We are creating a function object here, as we did in the earlier version
with an {\bf operator()} notation within a {\bf struct}.  But here we
are doing so right on the spot, in one of the arguments to {\bf
thrust::transform()}.  It's similar to the concept of {\it anonymous}
functions in R.  Here are the details:

\begin{itemize}

\item The brackets in [=] tells the compiler that a function object is
about to begin.  (The = sign will be explained shortly.)

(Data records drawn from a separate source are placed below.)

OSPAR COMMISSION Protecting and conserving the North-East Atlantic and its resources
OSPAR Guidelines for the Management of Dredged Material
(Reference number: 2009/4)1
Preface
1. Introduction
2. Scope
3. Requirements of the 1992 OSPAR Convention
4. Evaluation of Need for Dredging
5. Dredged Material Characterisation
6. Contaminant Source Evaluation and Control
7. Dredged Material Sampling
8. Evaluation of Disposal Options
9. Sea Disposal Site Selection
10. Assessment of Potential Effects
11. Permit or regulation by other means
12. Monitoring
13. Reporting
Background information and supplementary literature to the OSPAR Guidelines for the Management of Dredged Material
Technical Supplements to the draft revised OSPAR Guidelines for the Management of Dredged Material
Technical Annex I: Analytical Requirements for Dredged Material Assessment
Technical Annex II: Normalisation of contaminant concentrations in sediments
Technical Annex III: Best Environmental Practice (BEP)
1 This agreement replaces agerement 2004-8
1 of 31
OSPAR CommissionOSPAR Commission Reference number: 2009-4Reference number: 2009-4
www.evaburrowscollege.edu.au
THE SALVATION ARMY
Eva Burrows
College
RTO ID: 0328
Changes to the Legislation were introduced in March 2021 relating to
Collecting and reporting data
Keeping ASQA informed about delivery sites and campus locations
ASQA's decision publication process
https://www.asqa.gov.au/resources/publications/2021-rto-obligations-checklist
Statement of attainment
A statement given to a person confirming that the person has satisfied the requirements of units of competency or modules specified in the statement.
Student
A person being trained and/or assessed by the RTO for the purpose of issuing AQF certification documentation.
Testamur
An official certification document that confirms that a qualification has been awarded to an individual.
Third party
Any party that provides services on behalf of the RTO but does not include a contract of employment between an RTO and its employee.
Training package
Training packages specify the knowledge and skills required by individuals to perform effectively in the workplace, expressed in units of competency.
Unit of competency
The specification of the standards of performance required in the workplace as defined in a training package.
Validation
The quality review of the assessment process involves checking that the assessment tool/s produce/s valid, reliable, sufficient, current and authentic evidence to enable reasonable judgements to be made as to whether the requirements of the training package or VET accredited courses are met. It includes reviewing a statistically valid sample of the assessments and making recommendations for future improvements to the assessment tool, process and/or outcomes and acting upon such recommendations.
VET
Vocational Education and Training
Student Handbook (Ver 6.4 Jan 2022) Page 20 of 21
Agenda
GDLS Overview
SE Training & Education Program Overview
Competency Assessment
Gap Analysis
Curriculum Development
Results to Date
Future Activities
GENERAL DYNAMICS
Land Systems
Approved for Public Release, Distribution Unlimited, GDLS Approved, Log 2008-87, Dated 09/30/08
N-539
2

\item The variable {\bf wa} that was local to the function {\bf rthma()}
is considered ``global'' to our lambda function, thus accessible to it
{\it without passing} {\bf wa} {\it as an argument to that function).}
(This too is similar to the R case.) We say that {\bf wa} is {\it
captured} by that function.  

The = indicates that we wish to use {\bf wa} {\it by value}, i.e. just
for its value alone, rather than it being a pointer that we wish to
reference.  If it had been the latter (with the capability of changing
the pointed-to location), we'd use \& instead of =.

\item Here {\bf a} and {\bf b} are ordinary arguments.

\end{itemize}

All this is so much clearer and cleaner than using a functor!

By the way, in using {\bf g++} for the compilation, I did need to add
the {\bf -std=c++11} compiler flag to use lambda functions.